#### Given data
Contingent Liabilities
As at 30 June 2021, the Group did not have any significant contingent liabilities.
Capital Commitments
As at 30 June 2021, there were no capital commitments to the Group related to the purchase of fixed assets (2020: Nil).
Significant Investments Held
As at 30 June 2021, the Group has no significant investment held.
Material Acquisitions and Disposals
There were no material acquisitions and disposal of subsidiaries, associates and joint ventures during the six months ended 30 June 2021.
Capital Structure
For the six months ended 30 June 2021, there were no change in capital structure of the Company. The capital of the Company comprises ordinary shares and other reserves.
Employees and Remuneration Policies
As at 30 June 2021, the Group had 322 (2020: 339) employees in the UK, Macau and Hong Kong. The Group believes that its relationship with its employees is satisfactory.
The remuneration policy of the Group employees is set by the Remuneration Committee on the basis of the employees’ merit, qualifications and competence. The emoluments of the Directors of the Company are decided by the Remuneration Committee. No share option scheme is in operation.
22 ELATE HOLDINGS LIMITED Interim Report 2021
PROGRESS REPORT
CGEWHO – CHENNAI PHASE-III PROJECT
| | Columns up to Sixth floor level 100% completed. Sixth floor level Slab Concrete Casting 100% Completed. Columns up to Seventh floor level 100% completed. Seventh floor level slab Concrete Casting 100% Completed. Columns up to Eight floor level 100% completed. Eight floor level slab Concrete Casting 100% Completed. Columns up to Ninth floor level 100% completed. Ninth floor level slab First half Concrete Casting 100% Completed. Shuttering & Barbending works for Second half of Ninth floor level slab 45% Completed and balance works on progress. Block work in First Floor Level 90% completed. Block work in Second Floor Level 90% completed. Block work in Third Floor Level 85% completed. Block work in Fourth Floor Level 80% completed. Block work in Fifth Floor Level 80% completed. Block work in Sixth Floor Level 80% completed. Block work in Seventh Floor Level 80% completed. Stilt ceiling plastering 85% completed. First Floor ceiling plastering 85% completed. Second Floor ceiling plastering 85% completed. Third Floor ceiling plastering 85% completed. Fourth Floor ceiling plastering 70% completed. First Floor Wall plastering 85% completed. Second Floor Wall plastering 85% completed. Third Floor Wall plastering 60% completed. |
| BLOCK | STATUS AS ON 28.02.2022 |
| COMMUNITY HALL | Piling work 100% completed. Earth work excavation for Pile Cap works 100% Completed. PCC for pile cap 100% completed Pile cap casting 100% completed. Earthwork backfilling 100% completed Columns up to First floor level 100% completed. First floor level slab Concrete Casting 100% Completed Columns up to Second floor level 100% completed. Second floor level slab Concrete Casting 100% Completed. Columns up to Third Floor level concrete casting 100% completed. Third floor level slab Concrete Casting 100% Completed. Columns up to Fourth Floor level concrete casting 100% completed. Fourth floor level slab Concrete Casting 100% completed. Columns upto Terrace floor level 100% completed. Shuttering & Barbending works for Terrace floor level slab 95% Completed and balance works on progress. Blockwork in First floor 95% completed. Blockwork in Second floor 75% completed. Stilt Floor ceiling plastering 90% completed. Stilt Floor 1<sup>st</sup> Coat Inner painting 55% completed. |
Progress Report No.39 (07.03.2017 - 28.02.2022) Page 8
########
> [Work required]:
Lines that contain "Remuneration" are to be copied from the records above.

> [The completed task]:
Employees and Remuneration Policies
The remuneration policy of the Group employees is set by the Remuneration Committee on the basis of the employees’ merit, qualifications and competence. The emoluments of the Directors of the Company are decided by the Remuneration Committee. No share option scheme is in operation.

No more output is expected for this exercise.